- Directed by: Ratnaja
- Written by: Ratnaja
- Screenplay by: Ratnaja
- Produced by: M. L. Venkatesh R. S. Gnaanesh
- Starring: Surya Raghu Mukherjee Avanthika Mohan
- Cinematography: Anantha Urs
- Edited by: Suresh Urs
- Music by: Raviraj
- Production company: Nenapirali Movies
- Distributed by: GVK Cinemas
- Release date: 12 February 2016;
- Running time: 155 minutes
- Country: India
- Language: Kannada

= Preethiyalli Sahaja =

Preethiyalli Sahaja is a 2016 Indian Kannada-language romantic film written and directed by Ratnaja. The film is produced by R. S. Gnaanesh and M. L. Venkatesh under GVK Cinemas banner. The film stars newcomer Surya, Raghu Mukherjee, Avanthika Mohan in the lead roles along with Suhasini Maniratnam and Devaraj in the supporting roles. The music is composed by Raviraj.

==Cast==

- Surya
- Raghu Mukherjee
- Avantika Mohan
- Devaraj
- Suhasini Maniratnam
- Avinash
- Sharath Lohitashwa
- Ninasam Ashwath
- Sanketh Kashi

==Soundtrack==

Raviraj, a protege of composer Hamsalekha, has composed the songs and soundtrack for the film. He has also written the lyrics of all the songs except one which is written by V. Manohar.
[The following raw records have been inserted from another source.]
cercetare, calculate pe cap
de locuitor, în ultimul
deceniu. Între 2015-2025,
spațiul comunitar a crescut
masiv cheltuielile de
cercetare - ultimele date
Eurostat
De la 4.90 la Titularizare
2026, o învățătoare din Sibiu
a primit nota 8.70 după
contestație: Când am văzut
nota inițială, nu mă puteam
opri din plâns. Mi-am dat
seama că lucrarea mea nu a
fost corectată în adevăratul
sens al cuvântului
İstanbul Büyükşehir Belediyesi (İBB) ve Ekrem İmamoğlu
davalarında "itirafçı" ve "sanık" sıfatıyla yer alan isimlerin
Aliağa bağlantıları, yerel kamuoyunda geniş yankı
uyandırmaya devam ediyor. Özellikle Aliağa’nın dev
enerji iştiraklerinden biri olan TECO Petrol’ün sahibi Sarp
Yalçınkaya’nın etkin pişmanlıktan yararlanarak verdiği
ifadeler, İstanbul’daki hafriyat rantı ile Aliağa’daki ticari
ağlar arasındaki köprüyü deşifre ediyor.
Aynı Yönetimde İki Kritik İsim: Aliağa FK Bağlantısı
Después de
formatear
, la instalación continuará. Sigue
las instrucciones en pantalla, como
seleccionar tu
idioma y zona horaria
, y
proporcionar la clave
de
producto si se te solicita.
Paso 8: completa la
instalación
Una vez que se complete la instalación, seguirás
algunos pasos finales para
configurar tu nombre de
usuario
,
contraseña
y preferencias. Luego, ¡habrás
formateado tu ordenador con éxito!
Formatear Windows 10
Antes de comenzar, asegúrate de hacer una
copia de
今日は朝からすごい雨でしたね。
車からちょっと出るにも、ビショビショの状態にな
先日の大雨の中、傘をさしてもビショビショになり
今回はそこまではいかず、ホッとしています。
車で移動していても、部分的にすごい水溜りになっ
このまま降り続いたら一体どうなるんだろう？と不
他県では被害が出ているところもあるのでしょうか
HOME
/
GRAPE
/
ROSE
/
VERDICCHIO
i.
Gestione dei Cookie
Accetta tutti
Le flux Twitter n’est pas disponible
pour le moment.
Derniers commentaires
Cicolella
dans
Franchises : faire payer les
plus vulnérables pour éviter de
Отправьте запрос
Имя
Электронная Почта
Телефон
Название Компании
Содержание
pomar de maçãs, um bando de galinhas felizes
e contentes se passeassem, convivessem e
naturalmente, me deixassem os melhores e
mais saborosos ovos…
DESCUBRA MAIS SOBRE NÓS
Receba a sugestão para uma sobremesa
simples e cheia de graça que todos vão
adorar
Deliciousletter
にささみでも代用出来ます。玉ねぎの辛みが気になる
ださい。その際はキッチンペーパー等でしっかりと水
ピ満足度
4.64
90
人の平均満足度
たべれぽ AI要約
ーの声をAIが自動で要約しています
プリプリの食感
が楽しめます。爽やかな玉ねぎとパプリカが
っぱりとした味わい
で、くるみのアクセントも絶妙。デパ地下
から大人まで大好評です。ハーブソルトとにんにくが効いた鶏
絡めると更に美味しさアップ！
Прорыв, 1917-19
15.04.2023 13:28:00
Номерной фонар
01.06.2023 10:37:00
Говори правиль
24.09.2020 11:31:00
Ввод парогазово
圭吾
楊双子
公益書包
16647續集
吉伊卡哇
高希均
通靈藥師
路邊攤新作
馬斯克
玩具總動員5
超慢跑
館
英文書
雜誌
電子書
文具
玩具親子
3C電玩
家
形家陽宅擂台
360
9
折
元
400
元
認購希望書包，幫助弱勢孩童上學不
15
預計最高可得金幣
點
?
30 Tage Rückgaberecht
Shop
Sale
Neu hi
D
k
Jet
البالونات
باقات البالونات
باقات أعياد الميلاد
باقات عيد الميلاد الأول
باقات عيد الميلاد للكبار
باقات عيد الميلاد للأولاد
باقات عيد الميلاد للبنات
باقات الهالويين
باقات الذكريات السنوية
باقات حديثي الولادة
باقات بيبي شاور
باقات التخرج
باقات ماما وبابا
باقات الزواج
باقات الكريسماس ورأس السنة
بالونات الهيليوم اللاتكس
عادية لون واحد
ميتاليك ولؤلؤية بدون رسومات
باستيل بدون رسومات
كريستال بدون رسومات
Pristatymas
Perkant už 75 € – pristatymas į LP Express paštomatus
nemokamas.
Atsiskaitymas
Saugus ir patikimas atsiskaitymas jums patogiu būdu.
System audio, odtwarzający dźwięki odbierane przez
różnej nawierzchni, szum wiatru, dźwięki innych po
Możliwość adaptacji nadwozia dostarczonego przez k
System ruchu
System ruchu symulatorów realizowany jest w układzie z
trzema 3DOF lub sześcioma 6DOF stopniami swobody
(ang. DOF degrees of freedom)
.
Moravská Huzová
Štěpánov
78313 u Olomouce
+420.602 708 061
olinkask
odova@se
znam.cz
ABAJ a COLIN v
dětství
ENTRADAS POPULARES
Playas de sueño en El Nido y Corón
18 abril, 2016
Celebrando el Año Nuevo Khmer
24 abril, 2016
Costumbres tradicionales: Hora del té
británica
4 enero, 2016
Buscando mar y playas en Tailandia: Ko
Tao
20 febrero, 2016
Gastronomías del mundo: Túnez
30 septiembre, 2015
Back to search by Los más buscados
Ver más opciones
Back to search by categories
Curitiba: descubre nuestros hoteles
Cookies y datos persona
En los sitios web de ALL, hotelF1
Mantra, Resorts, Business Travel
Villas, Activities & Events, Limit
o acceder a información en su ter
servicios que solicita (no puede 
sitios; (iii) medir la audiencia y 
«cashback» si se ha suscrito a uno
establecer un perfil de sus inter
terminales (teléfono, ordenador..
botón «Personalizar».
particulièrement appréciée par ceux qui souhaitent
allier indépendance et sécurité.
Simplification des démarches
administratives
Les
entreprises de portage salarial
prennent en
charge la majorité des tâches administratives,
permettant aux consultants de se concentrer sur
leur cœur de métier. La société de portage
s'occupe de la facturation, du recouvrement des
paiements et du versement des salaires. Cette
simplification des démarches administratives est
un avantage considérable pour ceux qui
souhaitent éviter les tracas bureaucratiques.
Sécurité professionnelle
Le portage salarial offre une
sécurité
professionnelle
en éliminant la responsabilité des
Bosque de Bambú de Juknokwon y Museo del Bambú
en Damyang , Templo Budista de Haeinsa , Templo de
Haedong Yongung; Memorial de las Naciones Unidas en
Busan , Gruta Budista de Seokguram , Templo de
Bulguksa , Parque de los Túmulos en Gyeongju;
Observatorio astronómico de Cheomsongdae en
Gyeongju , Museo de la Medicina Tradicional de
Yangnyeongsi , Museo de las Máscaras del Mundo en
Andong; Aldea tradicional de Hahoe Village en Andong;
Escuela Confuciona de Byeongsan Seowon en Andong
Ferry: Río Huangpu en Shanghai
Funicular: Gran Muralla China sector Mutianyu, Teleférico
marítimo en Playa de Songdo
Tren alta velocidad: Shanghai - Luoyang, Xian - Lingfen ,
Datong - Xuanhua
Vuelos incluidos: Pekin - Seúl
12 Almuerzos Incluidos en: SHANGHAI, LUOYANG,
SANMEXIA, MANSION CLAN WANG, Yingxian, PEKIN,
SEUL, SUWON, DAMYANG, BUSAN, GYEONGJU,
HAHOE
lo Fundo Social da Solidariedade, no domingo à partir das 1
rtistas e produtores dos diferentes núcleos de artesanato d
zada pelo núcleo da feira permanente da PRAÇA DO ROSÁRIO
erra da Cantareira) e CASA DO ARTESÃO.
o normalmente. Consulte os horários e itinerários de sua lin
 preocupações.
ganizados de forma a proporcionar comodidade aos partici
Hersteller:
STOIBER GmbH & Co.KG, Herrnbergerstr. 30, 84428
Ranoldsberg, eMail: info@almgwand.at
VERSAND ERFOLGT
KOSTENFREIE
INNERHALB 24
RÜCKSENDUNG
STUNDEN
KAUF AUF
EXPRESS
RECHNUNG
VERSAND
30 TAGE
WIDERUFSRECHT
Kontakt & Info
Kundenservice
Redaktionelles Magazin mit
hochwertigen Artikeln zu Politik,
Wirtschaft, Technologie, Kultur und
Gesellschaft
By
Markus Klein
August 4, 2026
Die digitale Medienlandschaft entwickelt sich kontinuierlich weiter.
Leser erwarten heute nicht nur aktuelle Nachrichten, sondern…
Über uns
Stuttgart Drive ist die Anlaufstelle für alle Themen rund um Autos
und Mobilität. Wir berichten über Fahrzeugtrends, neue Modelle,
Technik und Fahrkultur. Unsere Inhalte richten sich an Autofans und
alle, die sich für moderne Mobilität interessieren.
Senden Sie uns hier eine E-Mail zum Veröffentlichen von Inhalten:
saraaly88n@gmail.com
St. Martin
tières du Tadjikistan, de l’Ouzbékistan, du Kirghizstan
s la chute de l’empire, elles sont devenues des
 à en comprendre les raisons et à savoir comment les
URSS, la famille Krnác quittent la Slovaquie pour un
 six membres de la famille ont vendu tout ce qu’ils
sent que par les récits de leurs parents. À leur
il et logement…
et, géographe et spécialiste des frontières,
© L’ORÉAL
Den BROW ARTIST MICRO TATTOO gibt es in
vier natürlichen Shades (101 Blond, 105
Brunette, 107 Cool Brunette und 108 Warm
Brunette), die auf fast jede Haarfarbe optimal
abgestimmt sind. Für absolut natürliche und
| No. | Title | Performer(s) | Length |
|---|---|---|---|
| 1. | "Ee Olavu" | Rajesh Krishnan |  |
| 2. | "Sundarangiye" | Santhosh Kumar |  |
| 3. | "Sahaja Sahaja" | Rajesh Krishnan |  |
| 4. | "Priyathame" | Anand, Anuradha Bhat |  |
| 5. | "Male Baruva Munna" | Chetan Sosca |  |
| 6. | "Araluthide" | Yazin Nizar |  |
| 7. | "Common Common" | Raviraj |  |

== Reception ==
A critic from The Times of India wrote that " If you are game for 90s like love sagas, which induce unintentional laughs and have many improbable situations, then this one is for you".